Tasks to complete:
a: Say whether each statement below agrees with the article on diversity education in schools. Answer yes or no for each, and quote the article's deciding words. (i) Connecticut's law requires high schools to offer courses on Black and Latino studies. (ii) Michael Conner is the dean of the College of New Jersey's arts and communications school. (iii) Washington and Virginia are among the states with pending legislation.
b: In the article on diversity education in schools, take the passage that opens with the words "A handful of" and closes with "of State Legislatures.". Write it out with "A handful of" swapped for "Several".
c: Continue the article on diversity education in schools from the point where it ends.

Text provided:

◆ ◆ ◆ ◆ ◆ ◆ ◆

The previous generation of courses focused on cultural awareness. What schools found, according to Maurice Hall – the dean of the College of New Jersey’s arts and communications school and a social justice scholar – was that students still had socioeconomic, cultural, and racial blind spots.

Growing up with a majority point of view could mean thinking that the way a particular culture sees the world “is in fact the right way,” Mr. Hall said.

Connecticut implemented a law in December requiring high schools to offer courses on Black and Latino studies. New Jersey, where learning standards already included some diversity education lessons, last month became the latest state to enact a law requiring school districts to incorporate instruction on diversity and inclusion.

A handful of other states have pending legislation that would make similar changes, including Washington and Virginia, according to the National Conference of State Legislatures.

The pandemic is partly credited with the response to Mr. Floyd’s death while pinned by a white police officer, a confrontation that was caught on video and beamed into homes where people were isolating. The effect spilled over into schools, said Michael Conner, the superintendent in Middletown, Connecticut. Students held rallies and helped put race at the top of educators’ consciousness.

◆ ◆ ◆ ◆ ◆ ◆ ◆

Supplied data:
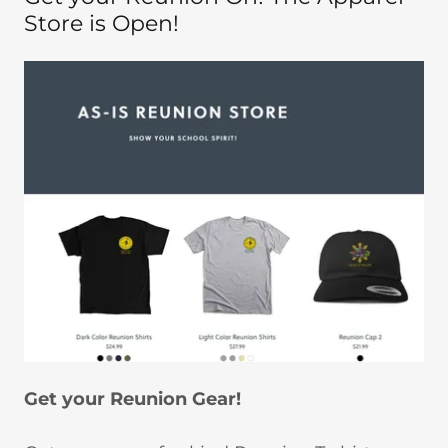
Store is Open!
Get your Reunion Gear!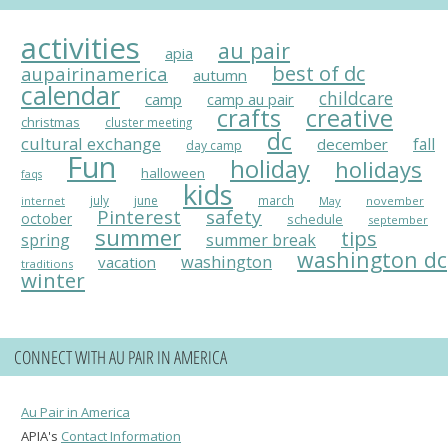
activities
au pair
apia
best of dc
aupairinamerica
autumn
calendar
childcare
camp
camp au pair
crafts
creative
christmas
cluster meeting
dc
cultural exchange
fall
december
day camp
Fun
holiday
holidays
halloween
faqs
kids
july
june
march
May
november
internet
Pinterest
safety
october
schedule
september
summer
tips
spring
summer break
washington dc
washington
vacation
traditions
winter
CONNECT WITH AU PAIR IN AMERICA
Au Pair in America
APIA's
Contact Information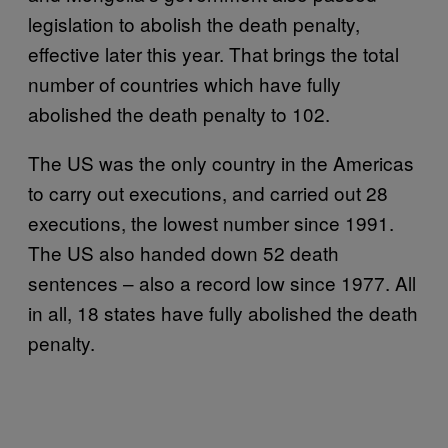
legislation to abolish the death penalty,
effective later this year. That brings the total
number of countries which have fully
abolished the death penalty to 102.
The US was the only country in the Americas
to carry out executions, and carried out 28
executions, the lowest number since 1991.
The US also handed down 52 death
sentences – also a record low since 1977. All
in all, 18 states have fully abolished the death
penalty.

◆ ◆ ◆ ◆ ◆ ◆ ◆

Activity answers:
a:
(i) Yes: "Connecticut implemented a law in December requiring high schools to offer courses on Black and Latino studies."
(ii) No: "Michael Conner, the superintendent in Middletown, Connecticut"
(iii) Yes: "A handful of other states have pending legislation that would make similar changes, including Washington and Virginia"

b:
Several other states have pending legislation that would make similar changes, including Washington and Virginia, according to the National Conference of State Legislatures.

c:
African American and other non-European history tends to focus on how those societies were marginalized, while Europeans get portrayed as culturally competent, Mr. Conner said, something he calls a “deficit” context, as opposed to an “asset” context.

Like Ebele, he pointed to learning about the same handful of prominent African-American figures.

“When I look at my education, the only time I learned about Black history in school was during the month of February,” he said. “I learned about my culture at the dining room table with my mother and grandmother.”

Districts adding diversity to their curricula now have to determine how to do it and what that looks like.

In New Jersey, the education department is required to come up with sample activities and resources for districts. And some schools there and elsewhere are adding books to the curriculum or examining them in new ways.

In Middletown, Dan Raucci, an English supervisor, pointed out how “To Kill a Mockingbird” by Harper Lee has long been a 10th-grade staple. Students and teachers are discussing whether Atticus Finch, the white attorney who defends a Black man accused of raping a white woman, is a “hero of today, or of that time period?”

But the district has added new books, like Jason Reynolds’ ”The Boy in the Black Suit,” a novel that follows a Black teenager as he deals with grief.

The changes actually came before the Connecticut law’s 2020 implementation, but last year’s events underscored the imperative to revise the curriculum.

New Jersey’s legislation calls for creating a welcoming environment “regardless of race or ethnicity, sexual and gender identities, mental and physical disabilities, and religious beliefs.” It also seeks to examine unconscious bias, or implicit prejudice.

That raised concerns among some right-leaning groups that the government was forcing students to adopt beliefs. Among those testifying against the bill was the conservative Family Policy Alliance of New Jersey.

“Students should learn to be respectful of others’ beliefs and backgrounds based upon their unique experiences and cultures,” said Shawn Hyland, advocacy director, said in a statement last year. “However, ‘diversity’ trainings in public schools are the very opposite of respect.”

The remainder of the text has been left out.